The late phase of Johnson & Johnson’s coronavirus vaccine has been put on hold after a participant reported an “adverse event” about 36 hours earlier, the company’s chief financial officer said on Tuesday.

The pause will allow the data and safety monitoring board to investigate the unexplained disease in depth, CFO Joseph Walk said in an interview with CNBC’s Squawk Box.

“We leave the safety protocol to follow the correct procedure here,”

; he said, adding that pauses in the tests “are not uncommon.”

“What he also needs to do is reassure the public that all scientific, medical and ethical standards apply here,” Walk added.

J&J confirmed to STAT News on Monday that a “pause rule” had been followed in a clinical trial of 60,000 patients, but declined to provide further details about the patient.

“We must respect the privacy of this participant,” the company said in a statement late Monday. “We also learn more about this participant’s illness, and it’s important to have all the facts before sharing any additional information.”

J&J began trial phase 3 testing of its potential coronavirus vaccine last month, becoming the fourth drugmaker to be supported by the Trump administration’s Covid-19 vaccine program, Operation Warp Speed, which entered late testing.

J&J said it uses the same technology it uses to develop its experimental Ebola vaccine. It involves combining genetic material from the coronavirus with a modified adenovirus that is known to cause the common cold in humans. Preclinical studies indicate that the potential vaccine may generate a promising response in non-human primates and hamsters.

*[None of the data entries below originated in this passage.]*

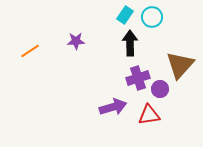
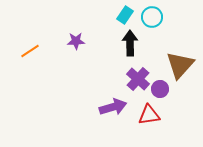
purple cross: moved 1 px down; rotated 30 degrees counterclockwise
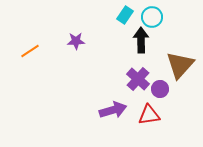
black arrow: moved 11 px right, 3 px up
purple arrow: moved 3 px down
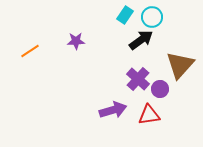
black arrow: rotated 55 degrees clockwise
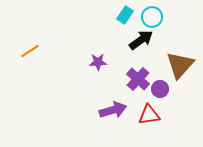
purple star: moved 22 px right, 21 px down
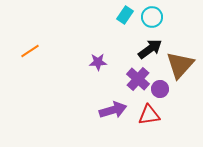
black arrow: moved 9 px right, 9 px down
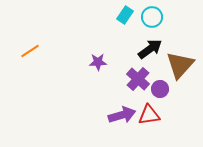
purple arrow: moved 9 px right, 5 px down
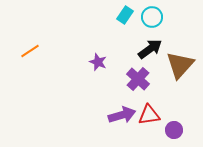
purple star: rotated 24 degrees clockwise
purple circle: moved 14 px right, 41 px down
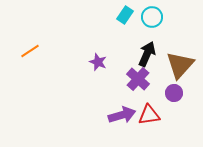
black arrow: moved 3 px left, 5 px down; rotated 30 degrees counterclockwise
purple circle: moved 37 px up
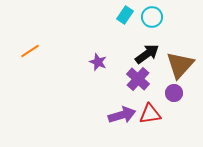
black arrow: rotated 30 degrees clockwise
red triangle: moved 1 px right, 1 px up
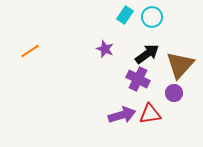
purple star: moved 7 px right, 13 px up
purple cross: rotated 15 degrees counterclockwise
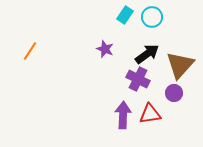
orange line: rotated 24 degrees counterclockwise
purple arrow: moved 1 px right; rotated 72 degrees counterclockwise
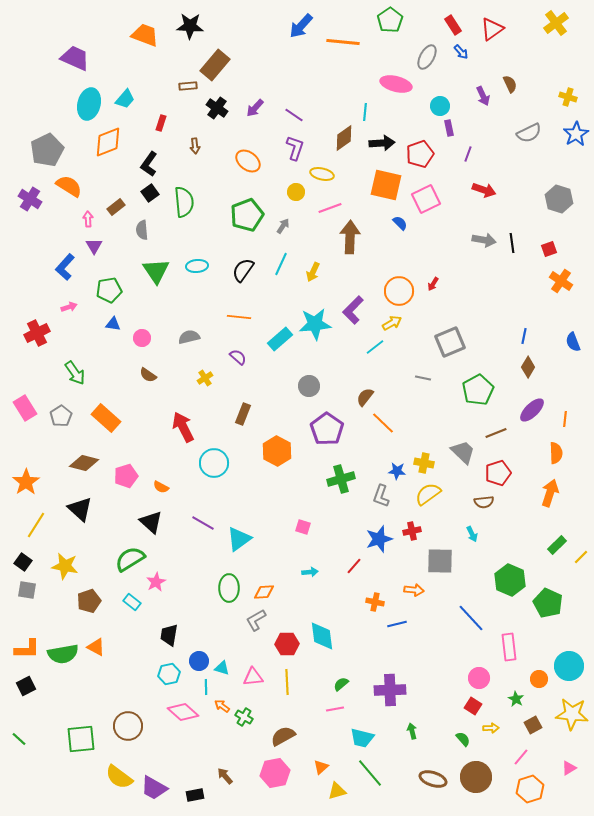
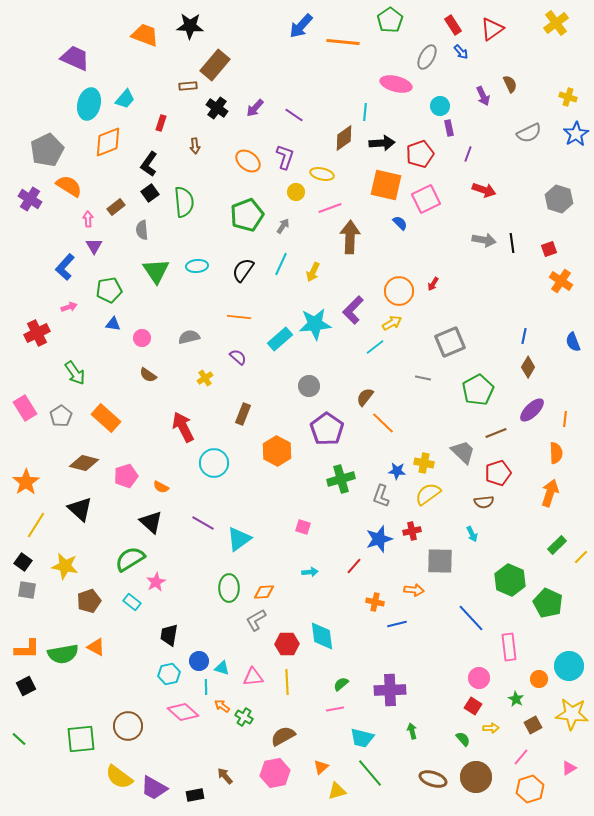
purple L-shape at (295, 148): moved 10 px left, 9 px down
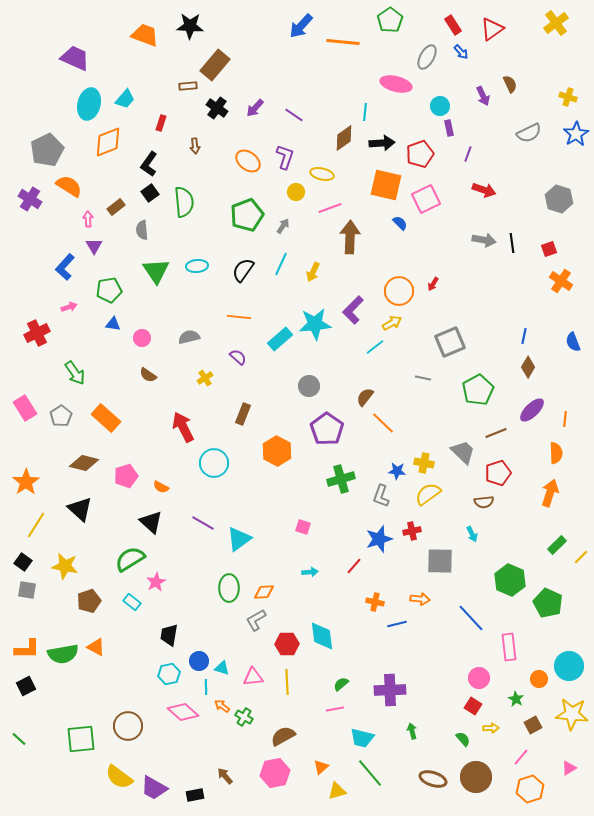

J&J is not the first favorite in the vaccine race to stop testing at a late stage due to an unexplained illness.

AstraZeneca announced on September 8 that its trial had been suspended due to an unexplained illness of a patient in the United Kingdom. The patient is thought to have developed an inflammation of the spinal cord known as transverse myelitis. The process has since resumed in Britain and other countries, but is still pending in the United States.

Walk said Tuesday that there is a difference between a study break and regulatory detention, such as AstraZeneca. Detention is a requirement of a health authority, such as the Food and Drug Administration, he said.